An important difference, which no one seems to have mentioned yet, is this:
Myclass mc = new Myclass();
in C#, this is the only correct way to create a new object. When you need an object, this is how you create it.
MyCppClass *mcCppClass = new MyCppClass();
In C++, this is how you can create an object, and how you occasionally have to create an object. The problem with using this approach in C++ is that:
new
is extremely slow in C/C++, compared to a managed language. If used to allocate every object you need, it's going to hurt.
- The object has no fixed lifetime. It is allocated on the heap, and it is not destroyed until you call
delete
on it. If you forget to do so, it is never destroyed. If you call delete
twice, your program blows up.
In C++, you have two ways to create objects:
The one you used above:
// 1
MyCppClass *myobject = new MyCppClass();
delete myobject;
but modified to include the delete
call as well, because without it, you're leaking memory. Whenever you use new
, you must also, sooner or later, call delete
. One without the other is, in general, an error.
And the second, more common, approach:
// 2
MyCppClass myobject;
The second one is, in some ways, more similar to your C# example. Its lifetime is automatically managed by the system (although the way it is managed is different. In C++, it lasts until it goes out of scope, where in C# it lasts until no one references it and it gets garbage collected - but in both cases, you don't have to do anything to ensure it is destroyed). It is also, in general, the correct way to create object instances, for the same reason.

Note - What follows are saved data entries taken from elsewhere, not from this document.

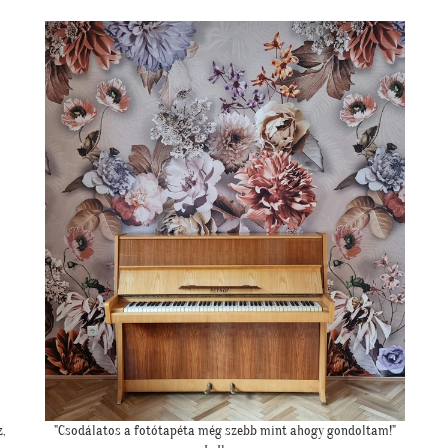
""Kicsit féltünk előtte, hogy nem lesz-e sok ekkora falfelületen a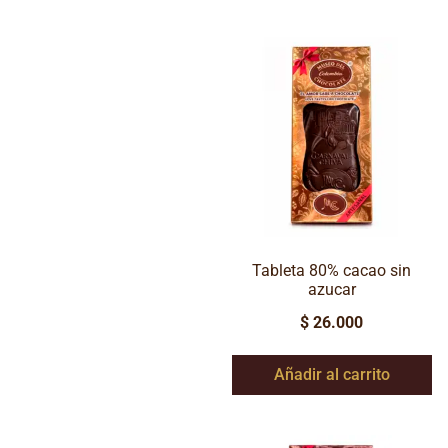
Tableta 80% cacao sin
azucar
$
26.000
Añadir al carrito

One of the most common mistakes made by new C++ programmers is to use new
to allocate every object, store pointers to them, and then try to remember to delete them. A simpler, more robust and more efficent solution is to avoid new
and avoid pointers as far as possible. Occasionally, you need an object whose lifetime is not limited to the declaring scope, (and where copying the object isn't an option for using it outside that scope). Then you use new
, and most likely, wrap the resulting pointer in a smart pointer of some type.